-------- PROVIDED RECORDS --------

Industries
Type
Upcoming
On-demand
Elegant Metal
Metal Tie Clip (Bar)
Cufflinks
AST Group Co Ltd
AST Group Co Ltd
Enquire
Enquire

--------

• [WHAT NEEDS TO BE DONE]:
Output all of the data again. Match it exactly.

• [SOLUTION]:
Industries
Type
Upcoming
On-demand
Elegant Metal
Metal Tie Clip (Bar)
Cufflinks
AST Group Co Ltd
AST Group Co Ltd
Enquire
Enquire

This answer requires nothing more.